▶ [Assignment]:
Please keep the pictures out and write out exactly the lines from the first in the data below through the one containing "(214, 253) none -> [736,252,796,272] person's", both included.

*-*-*

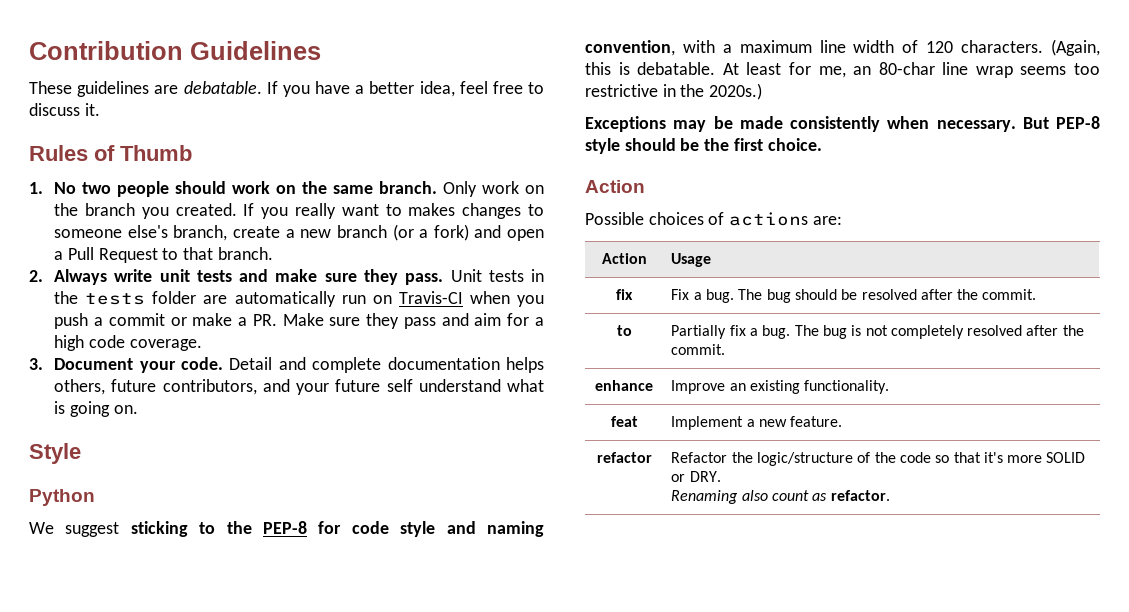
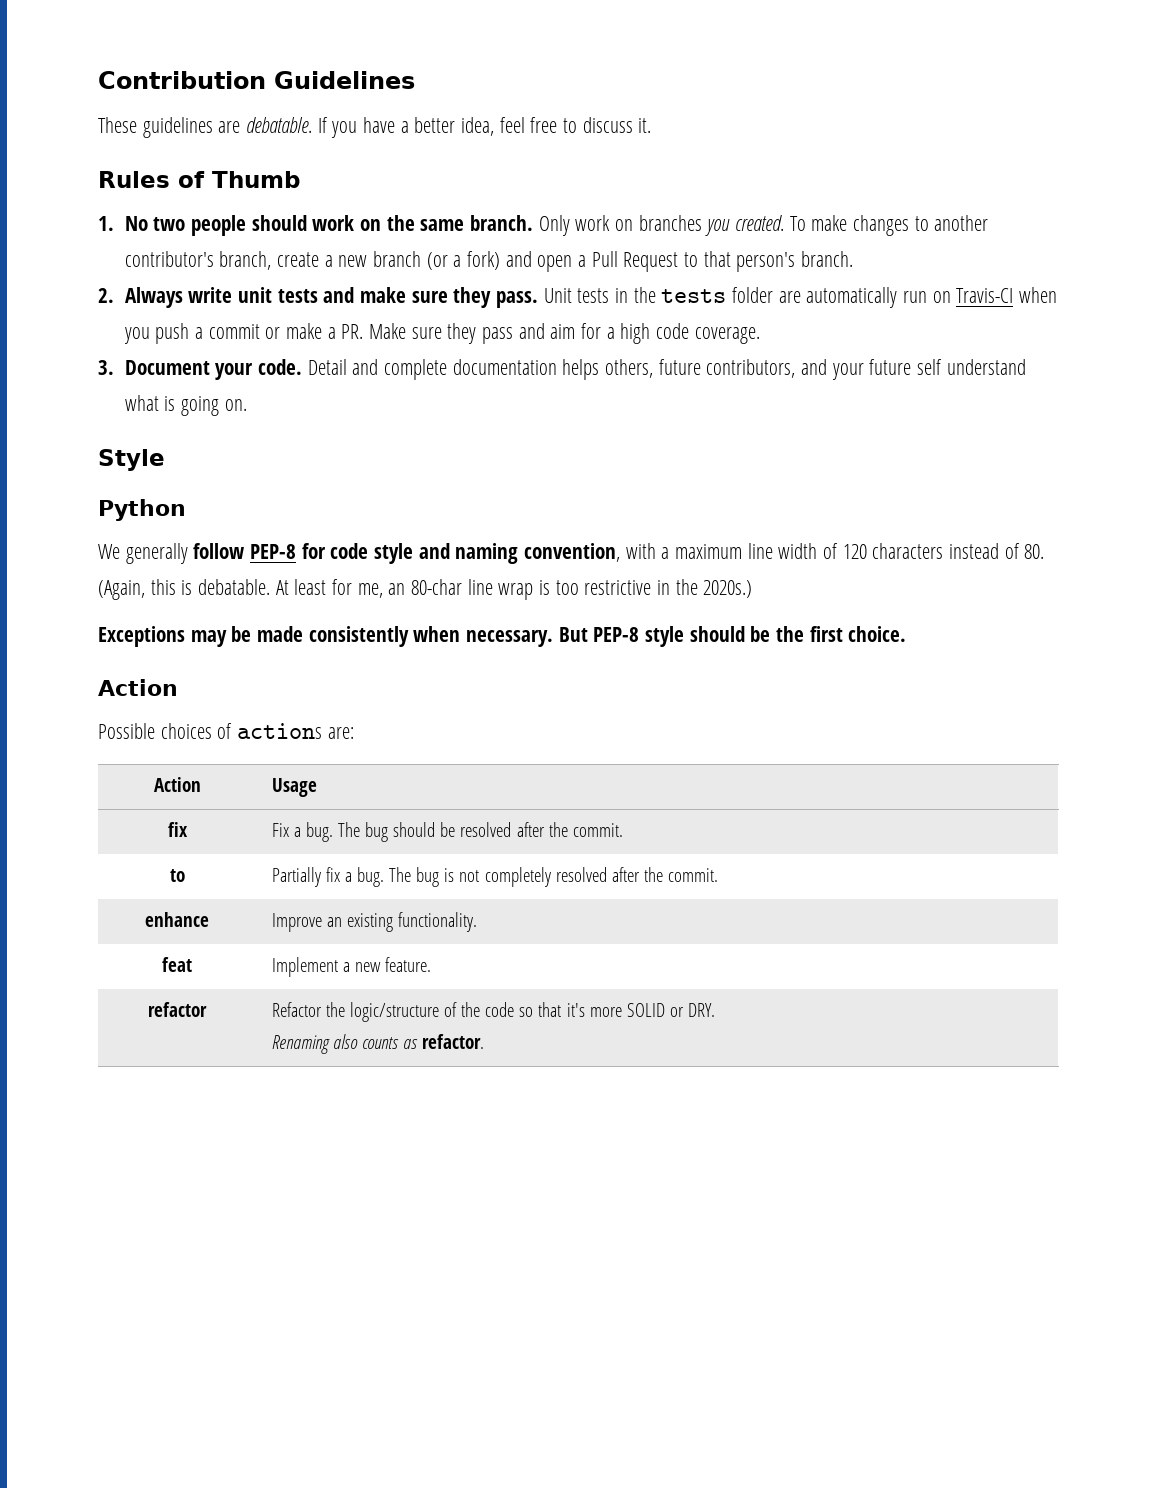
[54,203,545,219] [54,225,168,238] the branch you created. If you really want to makes changes to someone else's -> [638,215,989,236] [124,251,214,267] branches you created. To make changes to another contributor's
(214, 253) none -> [736,252,796,272] person's
[65,521,252,537] suggest sticking to the -> [125,543,245,564] generally follow
[961,40,1044,53] characters. -> [872,543,1045,559] characters instead of 80.
[1020,66,1067,75] seems -> [539,580,551,595] is
[771,490,809,501] count -> [361,1037,399,1049] counts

*-*-*

▶ [Finished exercise]:
[54,203,545,219] [54,225,168,238] the branch you created. If you really want to makes changes to someone else's -> [638,215,989,236] [124,251,214,267] branches you created. To make changes to another contributor's
(214, 253) none -> [736,252,796,272] person's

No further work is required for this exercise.